● **Work to complete**
Everything from the line containing "left hip: (663, 775)" through the last line of the data below must be copied exactly, with no other lines included.

● **Task data**

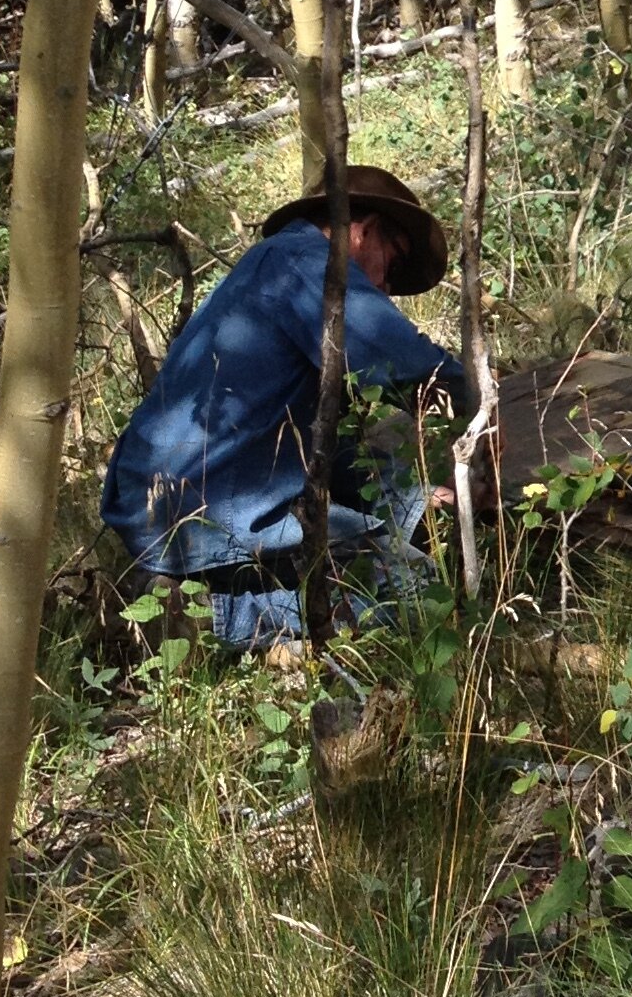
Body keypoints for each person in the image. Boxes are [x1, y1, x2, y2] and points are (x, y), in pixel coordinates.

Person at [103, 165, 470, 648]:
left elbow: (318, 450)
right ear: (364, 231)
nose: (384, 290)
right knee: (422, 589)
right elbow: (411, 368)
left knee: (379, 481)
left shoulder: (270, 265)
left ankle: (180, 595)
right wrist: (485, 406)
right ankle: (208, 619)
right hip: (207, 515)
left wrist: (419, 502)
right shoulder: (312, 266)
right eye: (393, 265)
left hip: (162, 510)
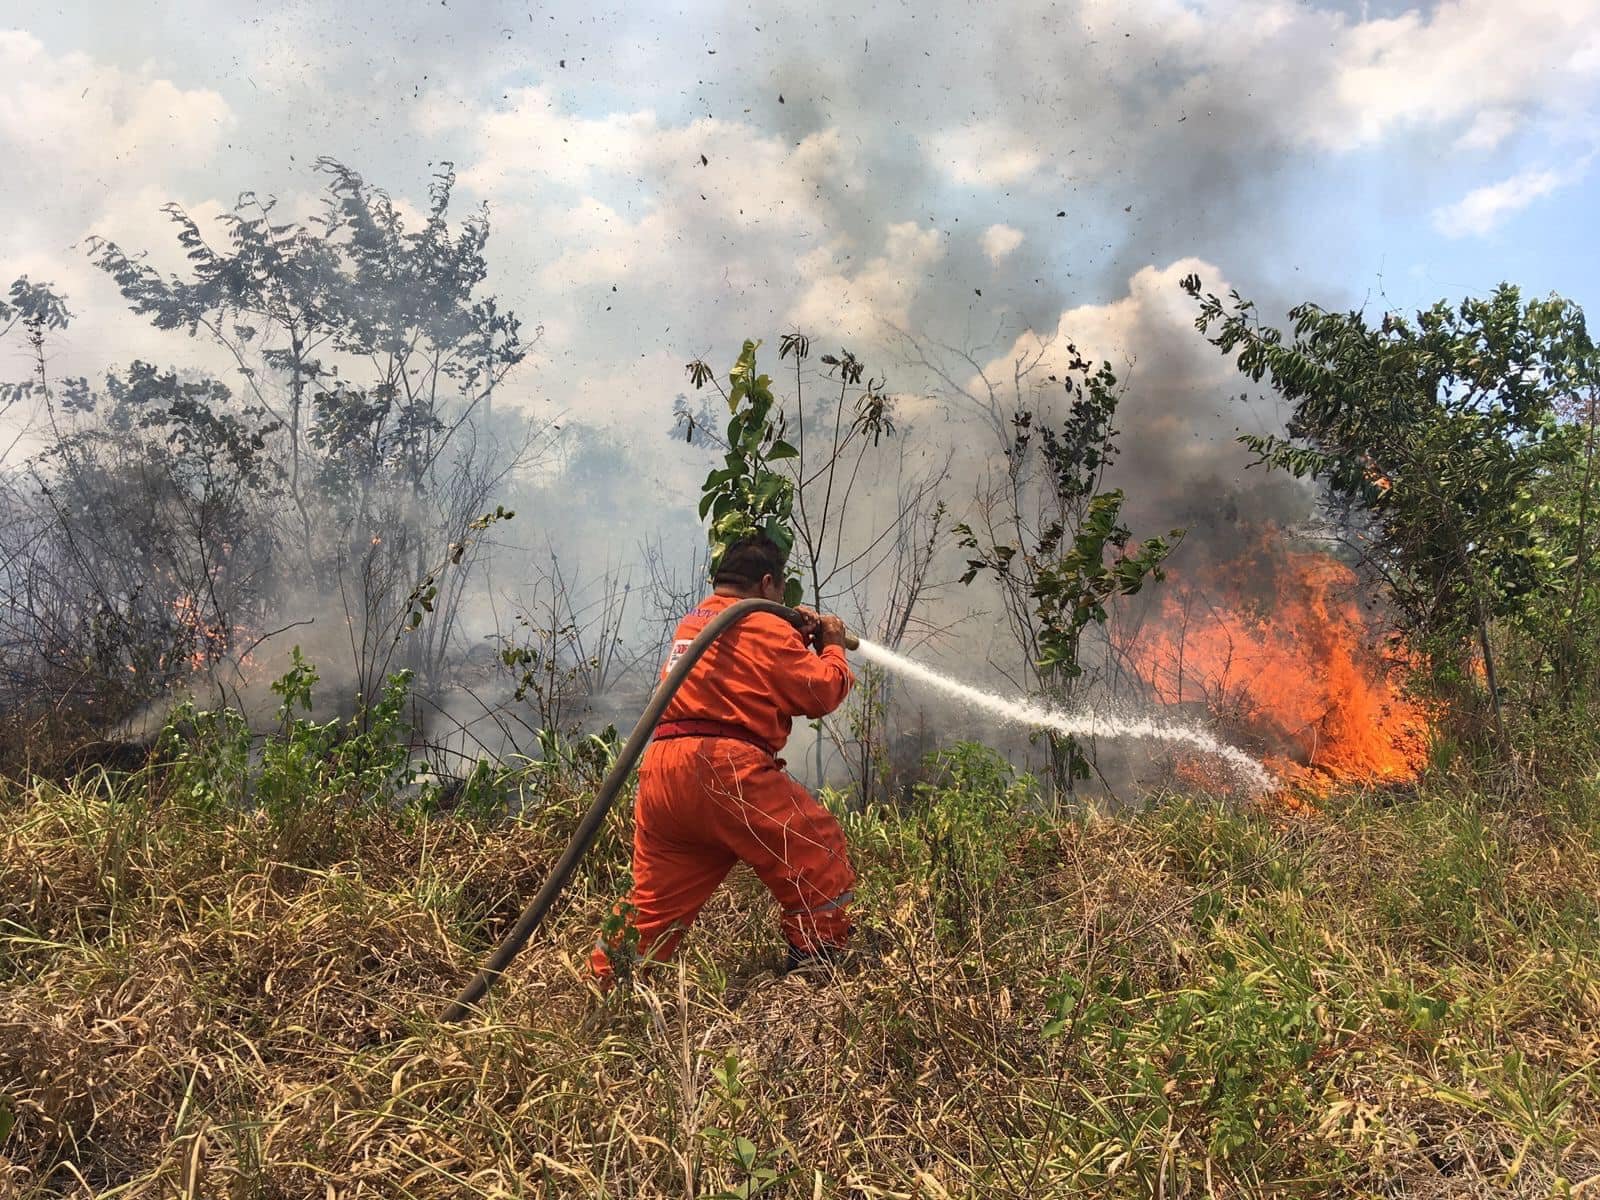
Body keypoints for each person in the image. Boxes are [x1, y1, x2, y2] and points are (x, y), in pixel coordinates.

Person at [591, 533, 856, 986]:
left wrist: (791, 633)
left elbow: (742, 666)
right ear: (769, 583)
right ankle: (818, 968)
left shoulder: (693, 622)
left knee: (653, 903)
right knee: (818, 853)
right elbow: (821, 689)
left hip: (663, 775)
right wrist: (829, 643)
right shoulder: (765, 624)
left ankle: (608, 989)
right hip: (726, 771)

● **Exercise result**
left hip: (663, 775)
right wrist: (829, 643)
right shoulder: (765, 624)
left ankle: (608, 989)
right hip: (726, 771)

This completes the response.